Nos intervalos dos debates faz 'lives' para as suas redes, muitas vezes apontando o telemóvel para os restantes candidatos, dirigindo-se a eles de forma jocosa.

"Ele entendeu que não precisa responder aos adversários, não tem de seguir normas. Ele só precisa gerar 'cortes' e falar com o público", disse Marcelo Vitorino.

"Pode-se transformar numa tragédia do ponto de vista administrativo, mas do ponto de vista da comunicação é muito inteligente", resumiu, descrevendo ainda os seus discursos feitos através de "uma lógica evangélica, em que a ligação com deus te faz próspero", num "alinhamento com o divino".

De acordo com as mais recentes sondagens, Pablo Marçal encontra-se virtualmente empatado com o deputado federal Guilherme Boulos, e com o prefeito de São Paulo, Ricardo Nunes, que tem o apoio do ex-chefe de Estado e, até agora, líder incontestável da direita, Jair Bolsonaro.

Também à Lusa, o cientista político e professor da Universidade Presbiteriana Mackenzie Rodrigo Prando analisou as características do candidato do pequeno Partido Renovador Trabalhista Brasileiro (PRTB) dizendo ser uma pessoa com conhecimento técnico do funcionamento das redes sociais e, ao mesmo tempo, com carisma, que traz consigo a cultura ao antissistema e do enriquecimento e que vem "desse universo do 'coach', da teologia da prosperidade".

"A política é uma porcaria, tudo é uma porcaria, como é que você vai mudar? Você não vai mudar a realidade, você vai mudar você. Você vai enriquecer e não vai depender mais disso", resumiu assim Rodrigo Prando, ao falar da postura de Pablo Marçal.

"Isto tem um poder de atração enorme", já que, "com todas as críticas, Pablo Marçal saiu da pobreza e tornou-se um milionário", detalhou, referindo-se ao candidato que declarou um património de 169 milhões de reais (27 milhões euros) ao Tribunal Superior Eleitoral.

O ex-'coach' e empresário que vende cursos e mentoria de empreendedorismo, marketing digital e inteligência emocional agregou o culto à prosperidade e empreendedorismo ao Deus, Pátria, Família e Liberdade, slogan de Bolsonaro.

"Por incrível que pareça, Pablo Marçal tem entendido sociologicamente muito mais a periferia e os pobres do que a esquerda", considerou.

Para além disso, difere de Bolsonaro na criação política: "Bolsonaro foi um político que encaixou muito bem o discurso no Brasil de alguém que atacava o sistema político, embora fosse um político há 28 anos no Congresso" e, embora sendo um bom ator, "quem fazia o roteiro e a direção daquela atuação nas redes sociais era o filho Carlos Bolsonaro", explicou.
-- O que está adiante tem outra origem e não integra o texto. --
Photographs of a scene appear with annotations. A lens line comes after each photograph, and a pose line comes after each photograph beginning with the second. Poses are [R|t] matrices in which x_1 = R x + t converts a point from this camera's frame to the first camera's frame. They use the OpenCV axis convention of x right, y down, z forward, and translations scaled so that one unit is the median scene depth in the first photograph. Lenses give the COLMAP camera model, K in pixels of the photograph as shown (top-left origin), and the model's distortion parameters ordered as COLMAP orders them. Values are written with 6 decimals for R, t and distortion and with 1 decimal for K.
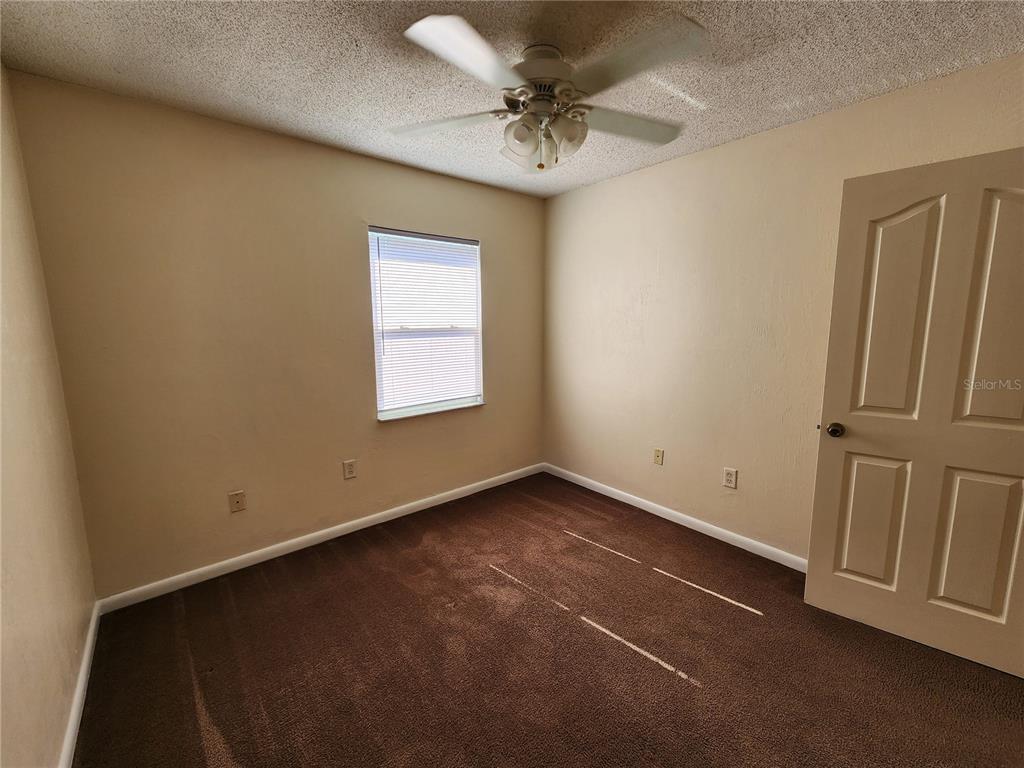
lens RADIAL K [[422.4, 0, 512.0], [0, 422.4, 384.0], [0, 0, 1]] dist [-0.000659, 0.000751]
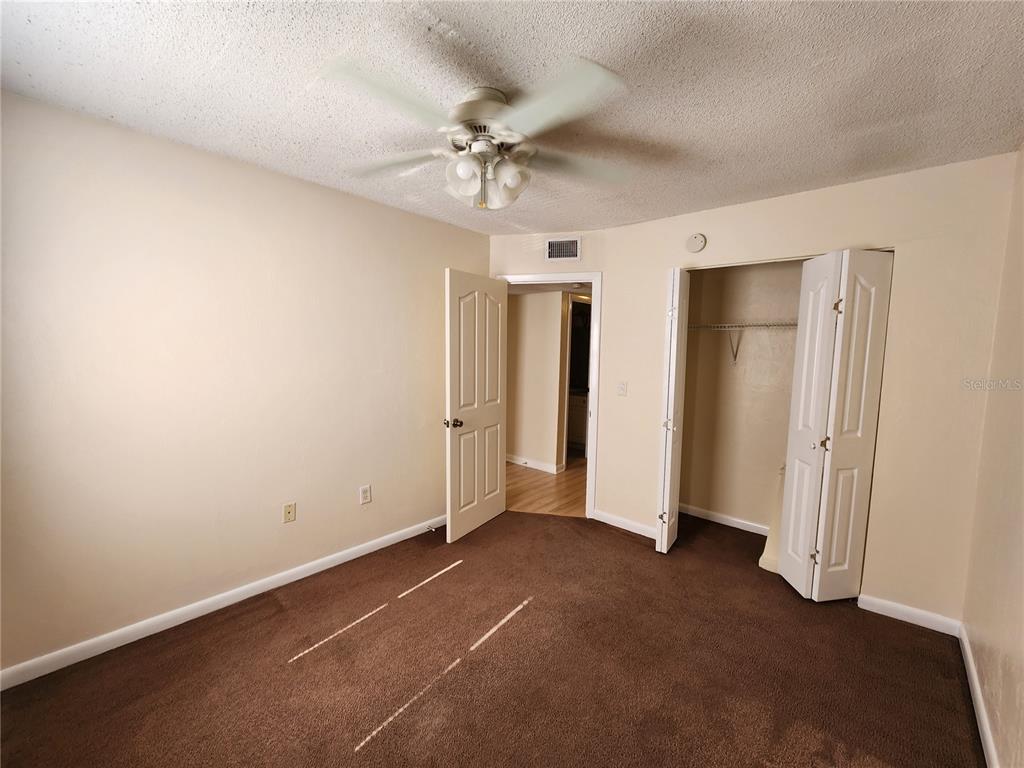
lens RADIAL K [[422.4, 0, 512.0], [0, 422.4, 384.0], [0, 0, 1]] dist [-0.000659, 0.000751]
pose [[-0.139417, -0.084905, 0.986587, -0.775606], [0.132333, 0.985783, 0.103536, -0.164016], [-0.981352, 0.144993, -0.126199, 0.916174]]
Por outro lado, o agora candidato à maior cidade da América Latina, com uma população ligeiramente superior à de Portugal, é ao mesmo tempo o ator com um discurso antipolítica e antissistema e o "próprio roteirista e o diretor da sua própria campanha e do seu personagem", sendo "intelectualmente mais sofisticado que Bolsonaro".
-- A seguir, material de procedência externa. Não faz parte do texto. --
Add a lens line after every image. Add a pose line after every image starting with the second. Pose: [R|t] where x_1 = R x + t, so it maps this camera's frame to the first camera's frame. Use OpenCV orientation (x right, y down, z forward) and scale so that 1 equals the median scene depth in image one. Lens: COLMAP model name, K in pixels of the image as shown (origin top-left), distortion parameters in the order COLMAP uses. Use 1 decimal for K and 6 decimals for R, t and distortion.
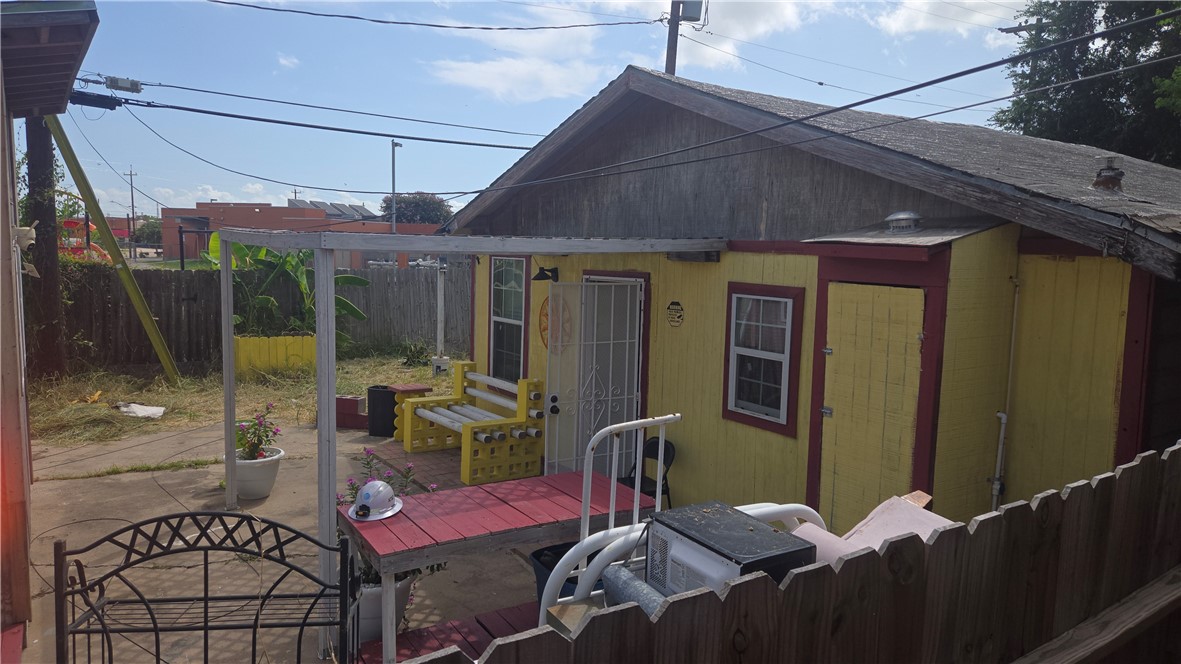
lens RADIAL K [[784.2, 0, 594.9], [0, 784.2, 337.5], [0, 0, 1]] dist [0.066706, -0.045490]
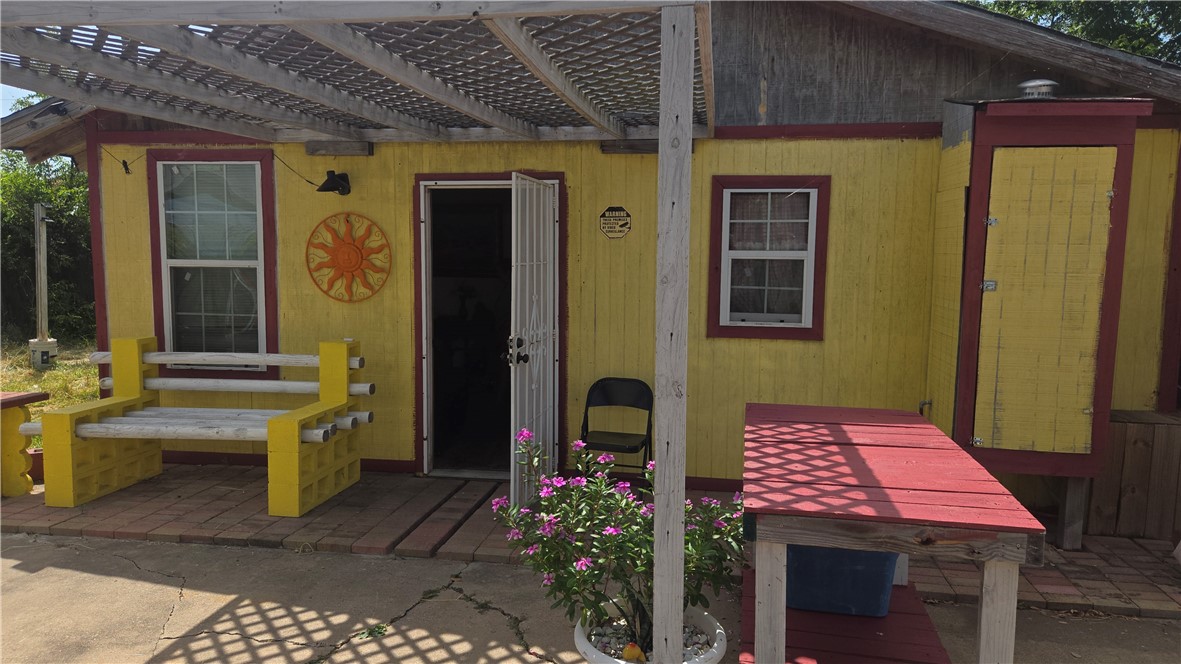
lens RADIAL K [[784.2, 0, 592.3], [0, 784.2, 331.0], [0, 0, 1]] dist [0.066706, -0.045490]
pose [[0.680829, -0.095744, 0.726158, -0.248268], [0.090099, 0.994838, 0.046695, 0.020120], [-0.726880, 0.033635, 0.685940, 0.230819]]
O empresário, segundo o professor, entende que "a lógica das redes dá-se por conta dos algoritmos que promovem não uma discussão racional", mas sim através do sentimento, como "o medo, a angústia, a raiva, o ódio e o humor".
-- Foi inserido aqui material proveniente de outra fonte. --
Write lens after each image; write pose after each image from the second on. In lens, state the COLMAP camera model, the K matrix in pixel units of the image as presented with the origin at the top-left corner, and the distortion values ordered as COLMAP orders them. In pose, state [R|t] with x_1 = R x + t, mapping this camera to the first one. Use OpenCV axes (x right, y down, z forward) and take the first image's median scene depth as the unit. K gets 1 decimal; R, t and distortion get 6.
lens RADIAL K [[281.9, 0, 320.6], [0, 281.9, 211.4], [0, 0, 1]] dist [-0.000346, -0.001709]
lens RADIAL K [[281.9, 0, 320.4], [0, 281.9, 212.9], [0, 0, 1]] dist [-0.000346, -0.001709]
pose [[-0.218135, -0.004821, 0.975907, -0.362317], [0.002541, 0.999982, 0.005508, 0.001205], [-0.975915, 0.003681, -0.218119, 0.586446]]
Pablo Marçal tem lidado com pinças o tema Jair Bolsonaro, já que entende que para vencer a cidade de São Paulo, numa possível segunda volta, precisará do apoio dos seguidores do ex-Presidente.

A relação entre os dois tem sido complicada durante a campanha, com o epicentro do atrito a acontecer durante o dia da Independência do Brasil, 07 de setembro, data que foi capturada nos últimos anos pelo bolsonarismo.

O grande evento organizado por Bolsonaro e que reuniu milhares de pessoas aconteceu precisamente em São Paulo. O candidato apoiado pelo ex-Presidente marcou presença no camião, havendo a expectativa da presença de Pablo Marçal.

Só que Marçal chegou depois dos discursos encerrarem e foi-lhe vetado subir ao camião. "Queria subir no carro de som e acenar para o público (fazer palanque às custas do trabalho e risco dos outros), e não foi permitido por questões óbvias", escreveu Bolsonaro numa mensagem aos seus aliados, segundo o jornal Metrópoles.